Ses paroles convenues et son attitude distante brisèrent le cœur de Rasa, et elle éclata en sanglots tout en donnant son accord. Luet, quant à elle, promit de conduire la cérémonie.
« Vous les laisserez sortir de la maison pour le mariage, n’est-ce pas ? » demanda Hushidh à Mouj.
Il lui sourit tendrement. « On les escortera jusqu’à l’Orchestre, puis on les ramènera.
— C’est tout ce que je demande. » Et Hushidh quitta le portique au bras de Mouj.
Quand ils eurent disparu, Rasa s’effondra sur le banc et versa des larmes amères. « Pourquoi l’avons-nous servie toutes ces années ? implora-t-elle. Nous ne sommes rien pour elle ! Rien !
— Mais Hushidh nous aime, dit Luet.
— Ce n’est pas d’Hushidh qu’elle parle, expliqua Nafai.
— Surâme ! » s’écria Rasa. Puis elle hurla le nom, comme si elle le crachait à la face du soleil levant : « Surâme !
— Si vous avez perdu foi en Surâme, conseilla Nafai, ayez au moins foi en Hushidh. Elle a encore l’espoir de tourner la situation à notre avantage, ne le comprenez-vous donc pas ? Elle a accepté l’offre de Mouj parce qu’elle y a vu un plan. Peut-être même Surâme lui a-t-elle soufflé d’accepter, y aviez-vous pensé ?
— J’y ai pensé, dit Luet, mais j’ai du mal à y croire. Surâme ne nous a jamais donné d’indications là-dessus.

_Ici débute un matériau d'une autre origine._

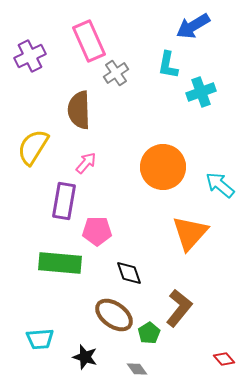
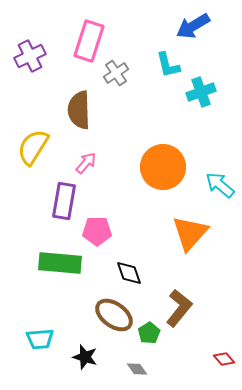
pink rectangle: rotated 42 degrees clockwise
cyan L-shape: rotated 24 degrees counterclockwise
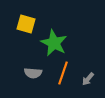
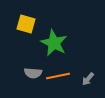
orange line: moved 5 px left, 3 px down; rotated 60 degrees clockwise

— Alors, reprit Nafai, au lieu d’en parler entre nous et de nous monter la tête, il vaudrait mieux écouter. Surâme attend peut-être simplement qu’on lui concède une miette d’attention pour justifier ce qui se passe.
— Bien, j’attends, dit Rasa. Mais que son plan soit bon, elle y a intérêt ! » Ils patientèrent donc, chacun avec ses propres questions au cœur.